Of course, one shouldn’t blame Dauberman for everything. It’s possible that Sandberg simply invented some of the shock moments along the way to show off his talent at staging such stuff. And, in fact, he’s quite good at it, using light and shade, as well as sudden shifts in perspective, to excellent effect, amplified by Jennifer Spence’s evocative period production design, the atmospheric widescreen lensing of Maxime Alexandre, Michel Aller’s moody editing, and Benjamin Wallfisch’s score, which helps to generate tension while accentuating the gotcha moments. It must be noted, though, that one of the scare effects in Janice’s initial encounter with Annabelle involves the use of a sheet that bears a striking resemblance to an effect David Lowery also employs in “A Ghost Story,” and with far more powerful impact; the difference between mere craft and true vision has rarely been so clearly demonstrated.
Sandberg is also aided by the work of Bateman and Wilson, who make a surprisingly likable pair of young damsels in distress, especially in contrast to the rest of the cast, all of whom are frankly terrible, with Sigman, LaPaglia and Otto in particular coming off as almost comically bad. Of course, it’s hard to imagine anyone having done much with Dauberman’s lame plotting and insipid dialogue.
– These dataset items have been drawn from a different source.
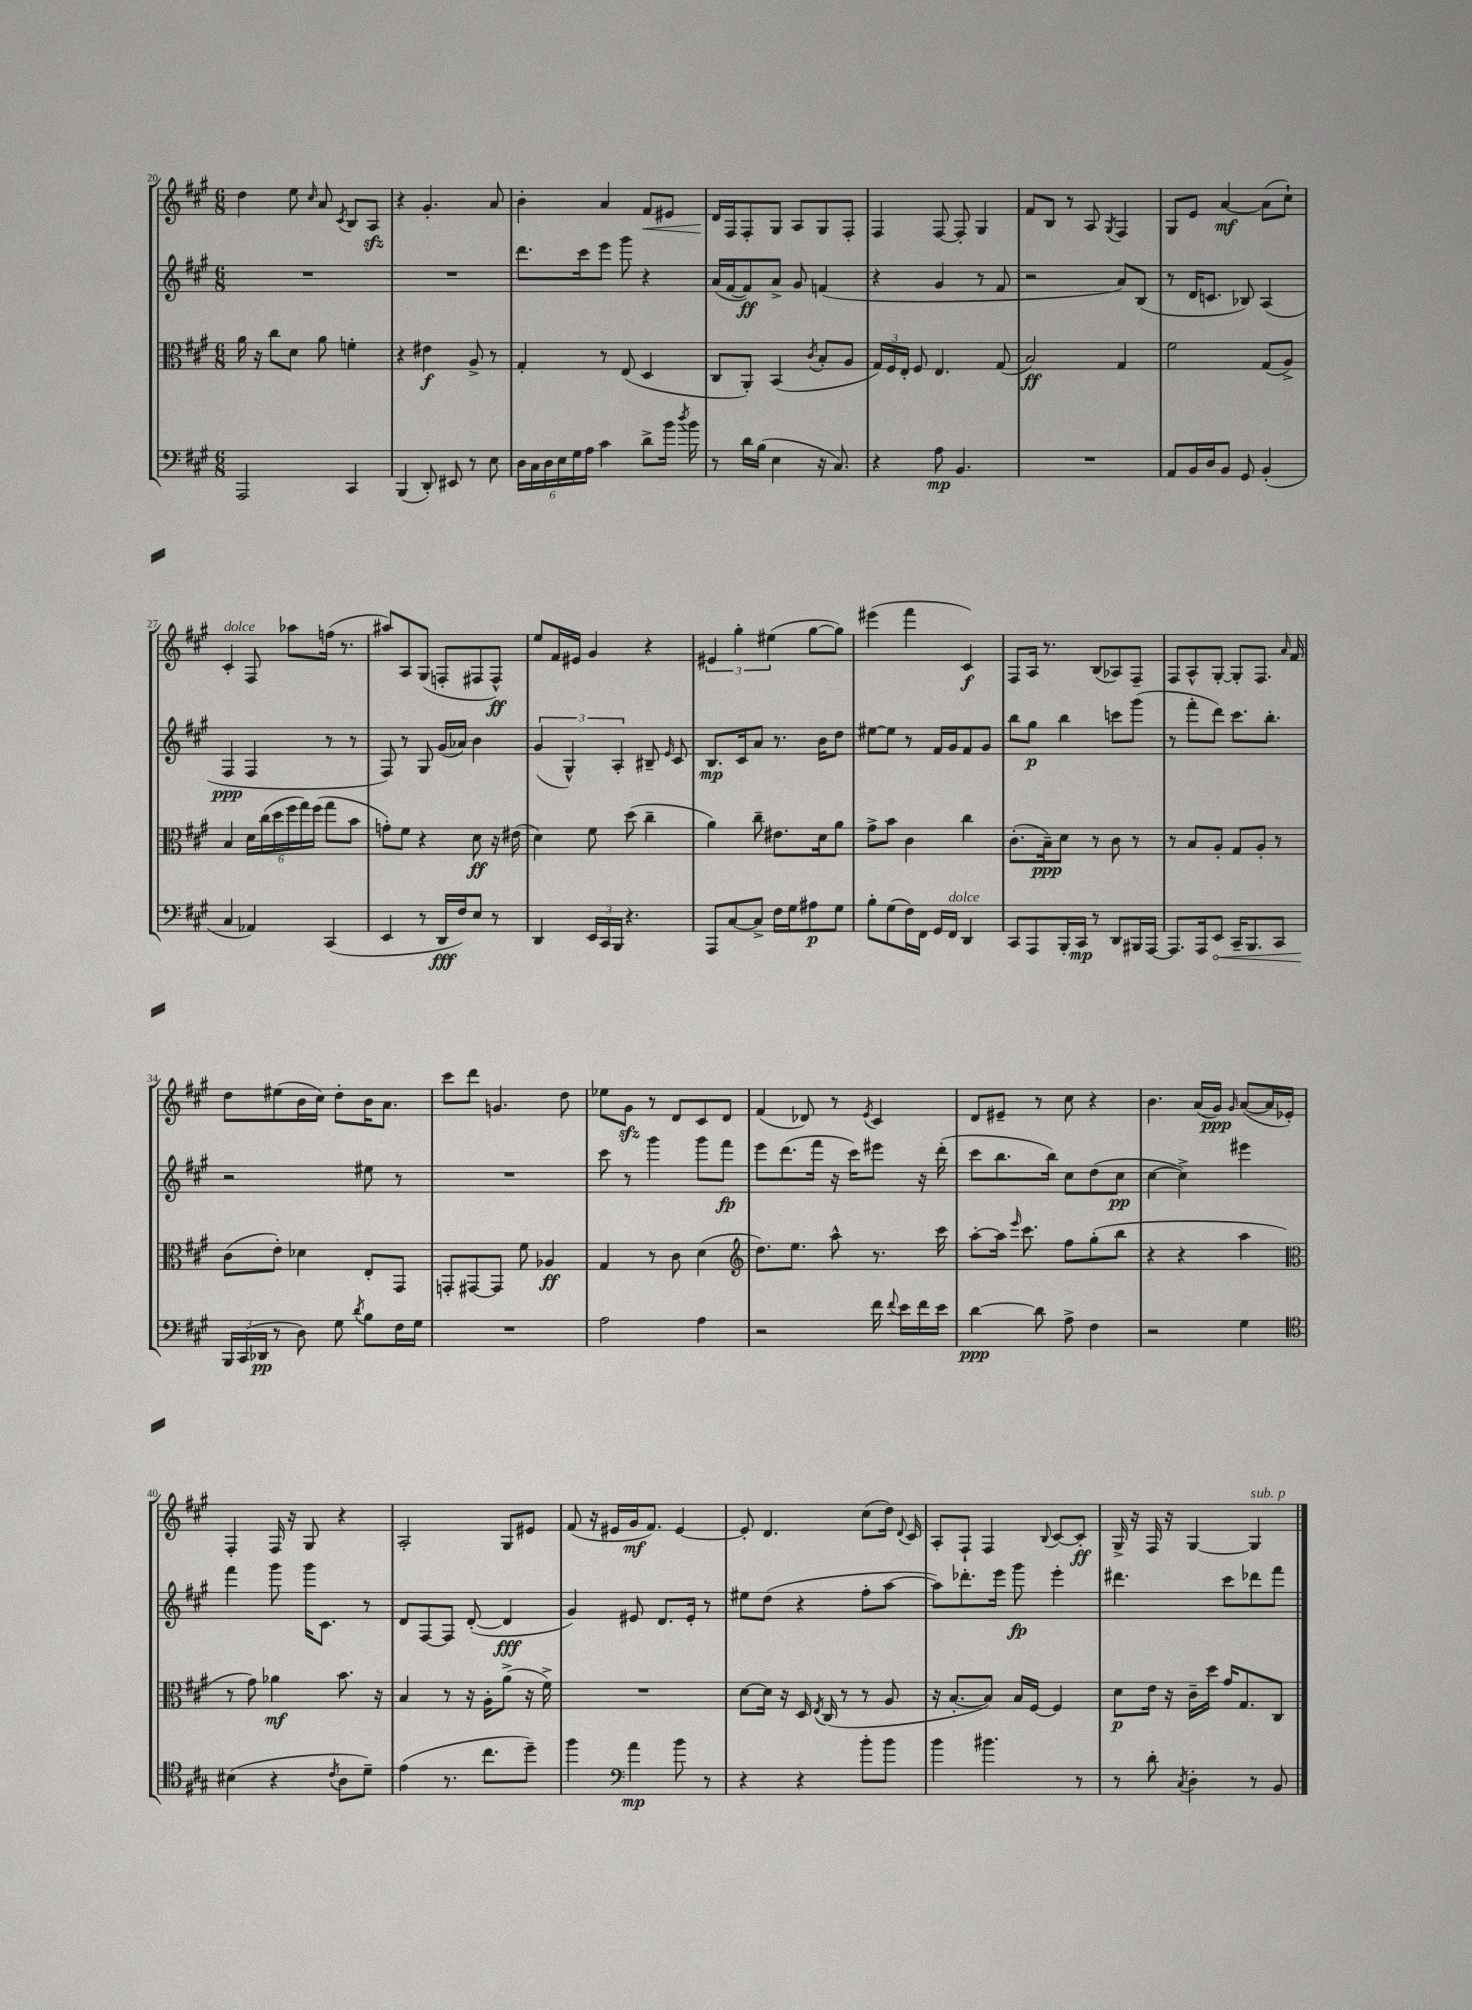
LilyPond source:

<<
\new StaffGroup <<
\new Staff = "s0" {
    \clef treble \key a \major \numericTimeSignature \time 6/8
    \autoBeamOff d''4 e''8 \grace { cis''16 } a'8 \acciaccatura { cis'8 } b8[ a8]\sfz |
    r4 gis'4.-. a'8 |
    b'4-. a'4 fis'8[\< eis'8] |
    d'16[\! fis16 fis8-. gis8] a8[ gis8 fis8]-. |
    fis4 fis8~ fis8-. gis4 |
    fis'8[ b8] r8 a8 \acciaccatura { gis8 } fis4 |
    gis8[ e'8] a'4~\mf a'8[( cis''8]-!) |
    cis'4-.^\markup { \italic "dolce" } fis8 aes''8[ f''16]( r8. |
    ais''8[) a8 gis8]( f8[-. fis8 fis8]-^\ff) |
    e''8[ fis'16 eis'16] gis'4 r4 |
    \tuplet 3/2 { eis'4 gis''4-. eis''4( } gis''8[~ gis''8]) |
    eis'''4( fis'''4 cis'4\f) |
    fis8[ a16] r8. b8[( aes8) fis8]-- |
    fis8[ a8-^ gis8]~-. gis8[-. fis8.] \grace { a'16 } fis'16 |
    d''8[ eis''8( b'16 cis''16]) d''8[-. b'16 a'8.] |
    cis'''8[ d'''8] g'4. d''8 |
    ees''8[ gis'8]\sfz r8 d'8[ cis'8 d'8] |
    fis'4( des'8) r8 \acciaccatura { e'8 } cis'4 |
    d'8[ eis'8]-- r8 cis''8 r4 |
    b'4. a'16[( gis'16]\ppp) \grace { gis'16 } a'8[~( a'16 ees'16]-.) |
    fis4-. fis16 r16 gis8 r4 |
    a2-. gis8[ eis'8] |
    fis'8( r16 eis'16[ gis'16\mf fis'8.]) eis'4~ |
    eis'8-. d'4. cis''8[( d''16]) \appoggiatura { d'8 } cis'16 |
    a8[-. fis8]-! fis4 \appoggiatura { b8 } cis'8[~ cis'8]-.\ff |
    gis16-> r16 fis16 r16 gis4~ gis4^\markup { \italic "sub. p" } \bar "|." |
}
\new Staff = "s1" {
    \clef treble \key a \major \numericTimeSignature \time 6/8
    \autoBeamOff R2. |
    R2. |
    d'''8.[ cis'''16 e'''8] gis'''8 r4 |
    a'16[( fis'16~ fis'8\ff) a'8]-> gis'8 f'4( |
    r4 gis'4 r8 fis'8 |
    r2 a'8[) b8]( |
    r8 d'16[ c'8.] bes8) a4( |
    fis4\ppp fis4 r8 r8 |
    fis8) r8 gis8 gis'16[( aes'16]) b'4 |
    \tuplet 3/2 { gis'4( gis4-^) a4-. } bis8-- \grace { e'16 } cis'8 |
    b8.[\mp cis'16 a'8] r8. b'16[ d''8] |
    eis''8[~ eis''8] r8 fis'16[ gis'16 fis'8 gis'8] |
    b''8[ gis''8]\p b''4 c'''8[ gis'''8]( |
    r8 fis'''8[-. d'''8]) cis'''8.[ b''8.]-. |
    r2 eis''8 r8 |
    R2. |
    cis'''8 r8 gis'''4 gis'''8[ fis'''8]\fp |
    e'''8[ d'''8.( fis'''16] r16 cis'''16[) eis'''8] r16 d'''16-.( |
    cis'''8[ b''8. b''16]) cis''8[ d''8( cis''8]\pp |
    cis''4~ cis''4->) eis'''4 |
    fis'''4 gis'''8 gis'''16[ cis'8.] r8 |
    d'8[ fis8~ fis8] d'8~-.( d'4\fff |
    gis'4) eis'8 d'8.[ eis'16]-. r8 |
    eis''8[ d''8]( r4 fis''8[-. a''8]~ |
    a''8[) des'''8.-. e'''16] gis'''8\fp e'''4-. |
    dis'''4. cis'''8[ des'''8 fis'''8] \bar "|." |
}
\new Staff = "s2" {
    \clef alto \key a \major \numericTimeSignature \time 6/8
    \autoBeamOff a'16 r16 cis''8[ d'8] a'8 f'4-. |
    r4 eis'4\f a8-> r8 |
    gis4-. r8 e8( d4 |
    cis8[ a,8]-.) b,4( \acciaccatura { cis'8 } b8[-. a8] |
    \tuplet 3/2 { gis16[) fis16 e16]-. } fis8 e4. gis8( |
    b2\ff) gis4 |
    fis'2 gis8[( a8]->) |
    b4 \tuplet 6/4 { d'16[ cis''16( d''16 fis''16 gis''16) fis''16]( } gis''8[ b'8] |
    g'8[-.) fis'8] r4 d'8\ff r16 eis'16( |
    d'4) fis'8 d''8( cis''4-- |
    a'4) cis''8-- eis'8.[ d'16 a'8] |
    gis'8[-> b'8] cis'4 cis''4 |
    cis'8.[-.( b16--\ppp) d'8] r8 cis'8 r8 |
    r8 b8[ a8]-. gis8[ a8]-. r8 |
    cis'8[( e'8]-.) des'4 e8[-. gis,8] |
    g,8[-. gis,8~ gis,8] fis'8 aes4\ff |
    gis4 r8 cis'8 d'4( |
    \clef treble d''8.[) e''8.] a''8-^ r8. cis'''16 |
    a''8[~-. a''16] \grace { e'''16 } cis'''8. fis''8[ gis''8-.( b''8] |
    r4 r4 a''4 |
    \clef alto r8 gis'8) aes'4\mf b'8. r16 |
    b4 r8 r16 a16[-. a'8]->( r16 fis'16->) |
    R2. |
    d'8[~ d'16] r16 d16 \acciaccatura { e8 } cis16( r8 r8 a8 |
    r16 b8.[~-. b8]) b16[ fis16]~ fis4 |
    d'8[\p e'16] r16 cis'16[-- d''16] gis'16[ gis8. cis8] \bar "|." |
}
\new Staff = "s3" {
    \clef bass \key a \major \numericTimeSignature \time 6/8
    \autoBeamOff a,,2 cis,4 |
    b,,4( d,8-.) eis,8 r8 e8 |
    \tuplet 6/4 { d16[ cis16 d16 e16 gis16 a16] } cis'4 d'8[-> b'16] \acciaccatura { d''8 } b'16 |
    r8 d'16[ b16]( e4 r16 cis8.) |
    r4 a8\mp b,4. |
    R2. |
    a,8[ b,16 d16 b,8] gis,8 b,4-.( |
    cis4 aes,4) cis,4( |
    e,4 r8 d,16[\fff fis16) e8] r8 |
    d,4 \tuplet 3/2 { e,16[ cis,16 b,,16] } r4. |
    a,,8[ cis8~ cis8]-> fis16[ gis16 ais8\p gis8] |
    b8[-. gis8( fis16) fis,16] gis,16[ fis,16]^\markup { \italic "dolce" } d,4 |
    cis,8[ a,,8 b,,16-. cis,16]\mp r8 d,8[ bis,,16 a,,16]~ |
    a,,8.[ a,,16 \once \override Hairpin.circled-tip = ##t e,8]\< cis,16[-- b,,8. cis,8] |
    \tuplet 3/2 { b,,16[\! cis,16( des,16]\pp } r8 d8) gis8 \acciaccatura { d'8 } b8[ fis16 gis16] |
    R2. |
    a2 a4 |
    r2 fis'16 \appoggiatura { fis'8 } e'16[ fis'16 e'16] |
    d'4~\ppp d'8 a8-> fis4 |
    r2 gis4 |
    \clef tenor bis4( r4 \acciaccatura { cis'8 } a8[ d'8]--) |
    e'4( r8. cis''8.[ d''8]--) |
    fis''4 \clef bass a'4\mp b'8 r8 |
    r4 r4 b'8[-. b'8] |
    b'4 bis'4. r8 |
    r8 d'8-. \acciaccatura { cis8 } d4-. r8 b,8 \bar "|." |
}
>>
>>
\layout { \context { \Score currentBarNumber = #20 } }
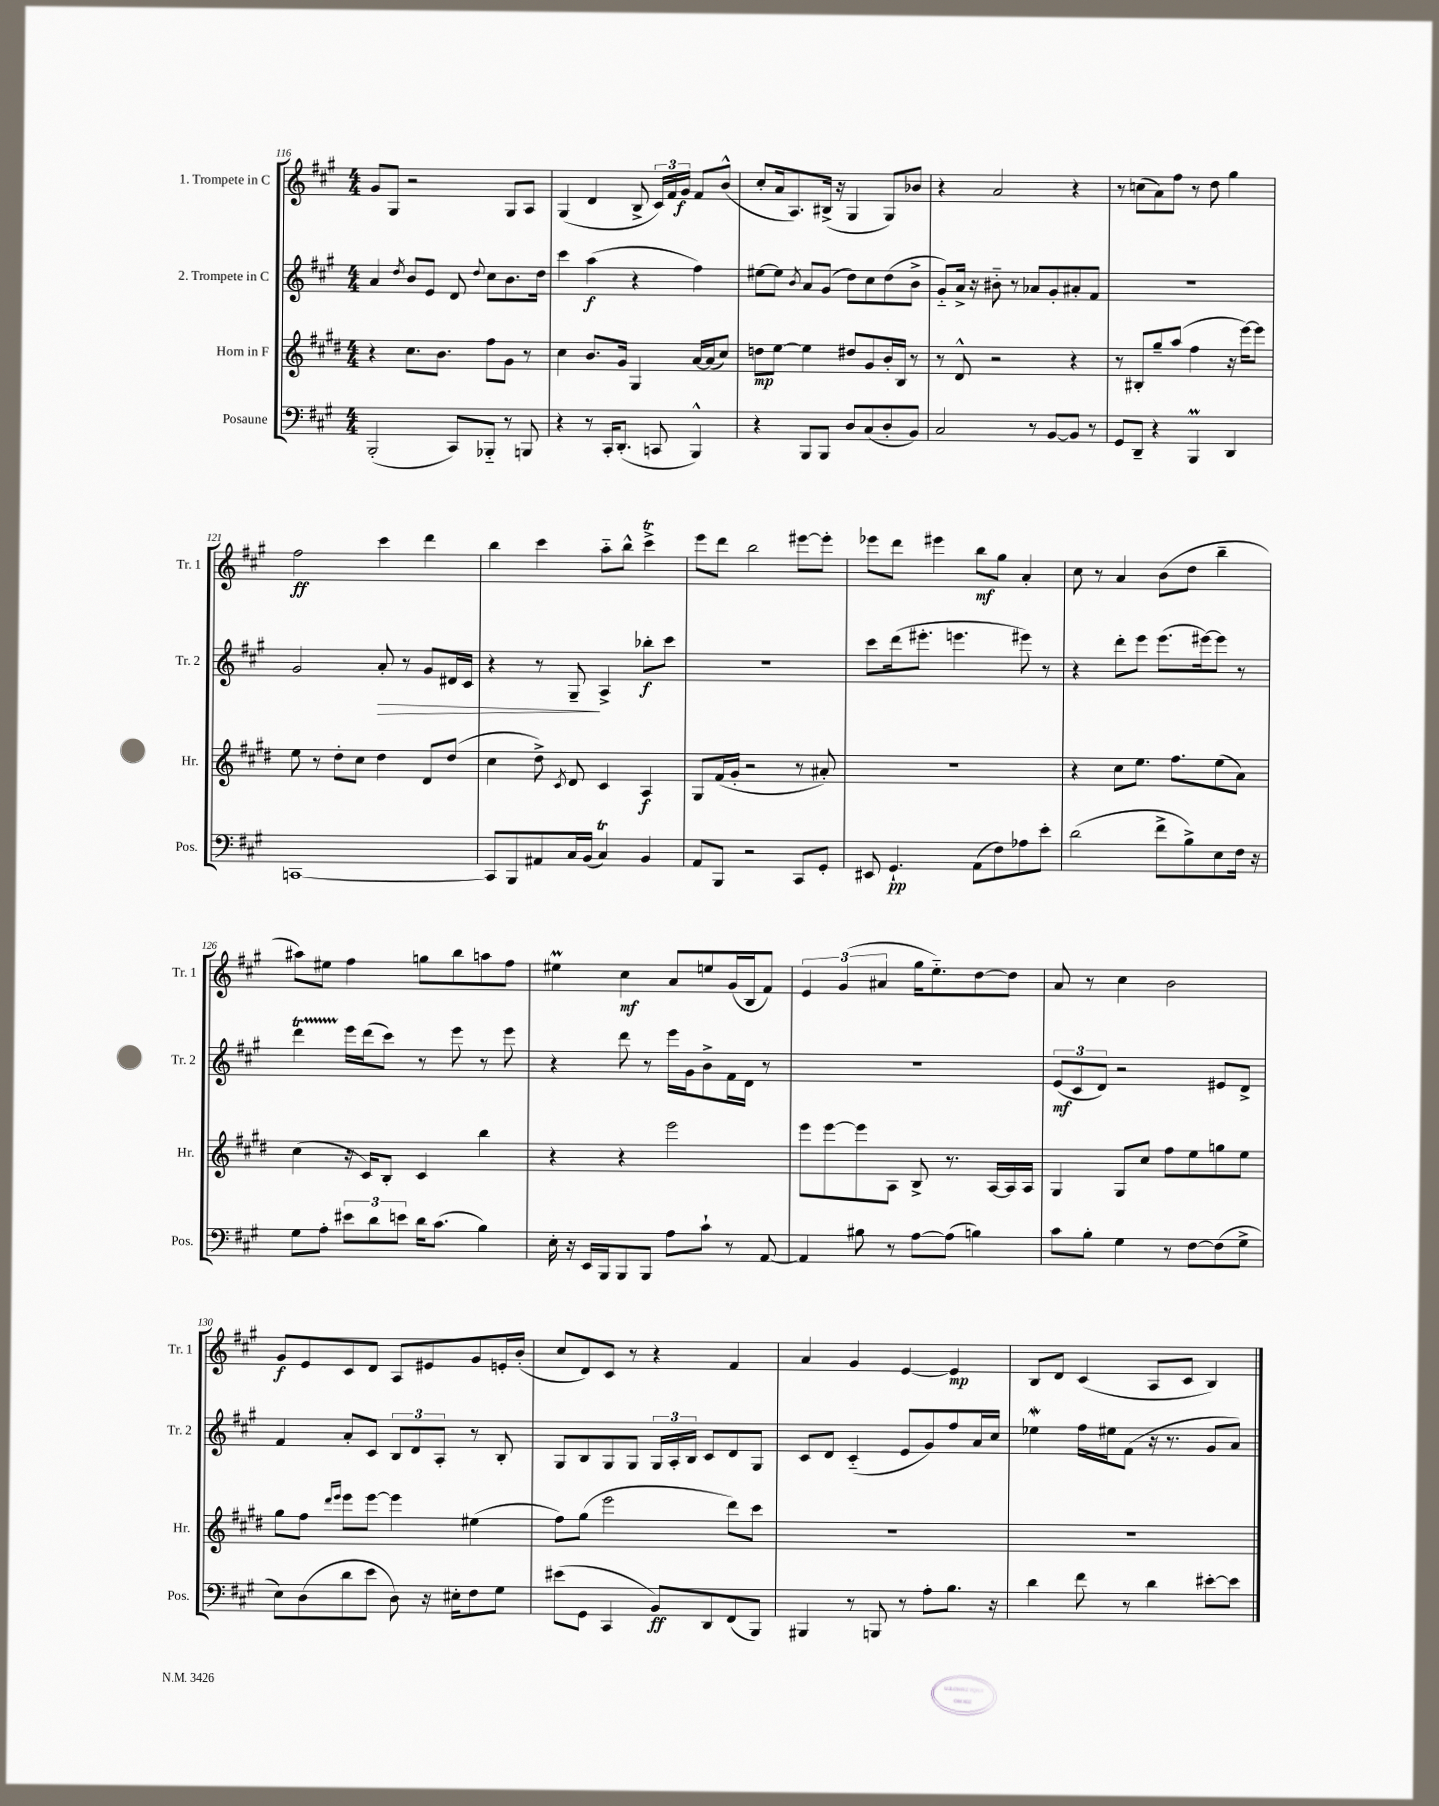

As usual in this sort of fare, “Annabelle: Creation” closes with a chain of climaxes, each dragging the picture on needlessly. But it finally closes with a postscript that takes the clumsy story to 1969 and the start of the first “Annabelle” movie. That provides at least some relief for a viewer anxious for this thread in the so-called “Conjuring Universe” to end: it means that at least a sequel to this prequel to the spin-off should not be forthcoming.